Capitão Alden critica plano de Jerônimo Rodrigues e diz que governo “vigia policiais em vez de combater facções”
Da Redação
O deputado federal Capitão Alden (PL) criticou nesta quinta-feira (23) o Plano de Atuação Qualificada de Agentes do Estado (PQUALI) 2025-2027, lançado pelo governador da Bahia, Jerônimo Rodrigues (PT). A criação do programa foi oficializada no Diário Oficial do Estado (DOE) na quarta-feira (22) e tem como foco a qualificação das forças de segurança e a redução das mortes por intervenção policial.
Em vídeo publicado nas redes sociais, Alden afirmou que o plano demonstra “desconfiança” em relação aos policiais e desvia o foco do combate ao crime organizado.
“A Bahia não precisa de um plano para vigiar policiais, precisa de um plano para derrotar as facções criminosas. Policiais precisam de apoio, não de desconfiança. O verdadeiro inimigo é o crime organizado”, declarou.
Segundo o parlamentar, o PQUALI coloca ênfase excessiva no controle das ações policiais, ao estabelecer metas de redução das mortes em confrontos.
“O plano coloca como meta reduzir em 10% as mortes em ações policiais a cada semestre. Isso pode fazer com que o policial pense duas vezes antes de reagir, mesmo contra criminosos armados, com medo de atrapalhar as estatísticas do governo”, criticou.
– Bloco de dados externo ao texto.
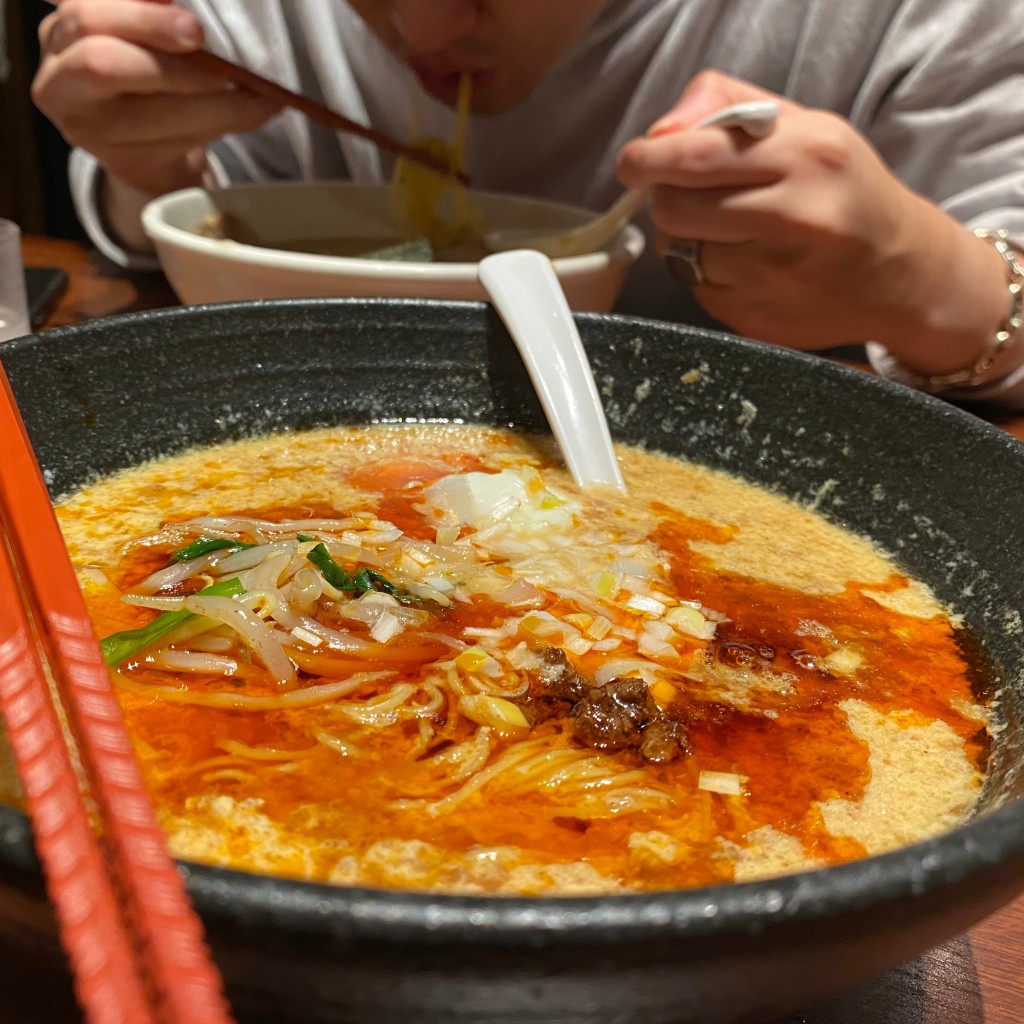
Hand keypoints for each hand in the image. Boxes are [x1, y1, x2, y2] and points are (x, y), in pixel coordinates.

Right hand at [32, 0, 280, 196]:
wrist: (145, 140)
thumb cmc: (142, 69)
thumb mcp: (138, 32)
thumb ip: (153, 14)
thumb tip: (188, 7)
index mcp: (61, 34)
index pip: (86, 17)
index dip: (142, 19)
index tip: (195, 30)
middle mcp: (60, 83)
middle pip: (104, 64)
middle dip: (173, 65)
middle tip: (225, 70)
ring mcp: (87, 131)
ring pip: (153, 115)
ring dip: (217, 104)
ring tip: (259, 95)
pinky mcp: (123, 164)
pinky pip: (178, 143)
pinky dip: (223, 124)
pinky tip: (254, 112)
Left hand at [616, 70, 1008, 371]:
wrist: (900, 273)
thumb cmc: (843, 190)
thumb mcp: (804, 126)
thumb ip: (727, 108)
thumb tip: (659, 134)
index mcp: (806, 155)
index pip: (697, 156)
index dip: (650, 160)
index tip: (633, 163)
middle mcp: (792, 215)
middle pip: (675, 209)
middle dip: (668, 199)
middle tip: (689, 195)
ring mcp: (774, 275)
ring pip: (681, 252)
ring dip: (688, 239)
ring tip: (732, 230)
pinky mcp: (757, 318)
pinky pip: (698, 290)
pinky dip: (707, 275)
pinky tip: (748, 265)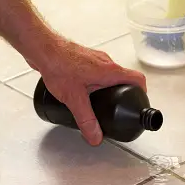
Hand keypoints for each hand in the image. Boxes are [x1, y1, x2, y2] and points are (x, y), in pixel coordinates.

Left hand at [31, 36, 146, 145]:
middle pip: (125, 77)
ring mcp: (95, 58)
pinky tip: (84, 89)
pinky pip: (97, 70)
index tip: (140, 102)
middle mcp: (106, 62)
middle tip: (119, 106)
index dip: (143, 92)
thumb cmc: (58, 64)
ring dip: (109, 86)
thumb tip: (95, 137)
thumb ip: (86, 120)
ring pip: (110, 73)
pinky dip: (96, 81)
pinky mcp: (84, 58)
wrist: (42, 47)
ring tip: (101, 100)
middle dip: (124, 93)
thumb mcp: (74, 99)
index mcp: (110, 71)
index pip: (138, 79)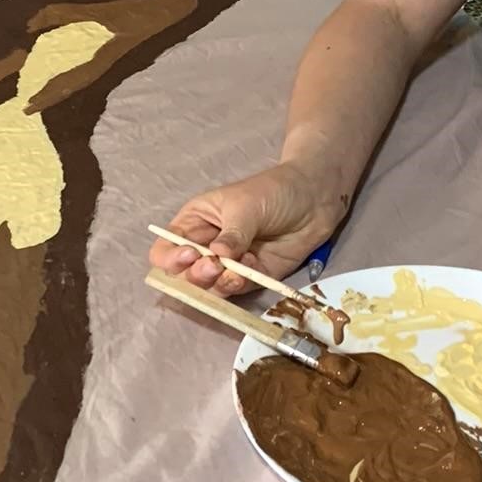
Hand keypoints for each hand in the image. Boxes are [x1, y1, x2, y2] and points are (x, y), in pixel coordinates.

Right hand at [149, 162, 337, 296]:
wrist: (314, 199)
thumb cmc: (272, 191)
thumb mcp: (246, 206)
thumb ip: (231, 234)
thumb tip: (217, 257)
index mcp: (194, 223)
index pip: (166, 248)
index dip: (170, 258)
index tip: (188, 256)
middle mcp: (206, 247)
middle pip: (183, 275)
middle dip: (194, 275)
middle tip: (212, 266)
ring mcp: (228, 265)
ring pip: (208, 288)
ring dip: (216, 284)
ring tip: (232, 271)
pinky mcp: (251, 278)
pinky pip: (236, 290)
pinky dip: (239, 285)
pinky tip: (250, 269)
“Ele está cheio de fragilidades, foca mais em controlar o policial do que valorizar a vida dele e da família. Promete câmeras, protocolos e comitês de monitoramento, mas não fala nada sobre salários, condições de trabalho ou proteção jurídica”, completou.
O plano
O PQUALI 2025-2027 foi lançado pelo governo estadual como parte de uma estratégia integrada para reduzir mortes por intervenção legal e qualificar a atuação policial. A medida foi oficializada por meio das portarias conjuntas n.º 05 e n.º 06, assinadas pelos titulares da Secretaria de Segurança Pública (SSP), Secretaria da Justiça e Direitos Humanos (SJDH), Polícia Militar, Polícia Civil e Departamento de Polícia Técnica (DPT).
Estruturado em três eixos de trabalho, o plano busca integrar as ações das forças de segurança, promover transparência institucional, ampliar o uso de tecnologia e aprimorar os protocolos operacionais, além de criar um núcleo de gestão e fiscalização para monitorar as metas estabelecidas.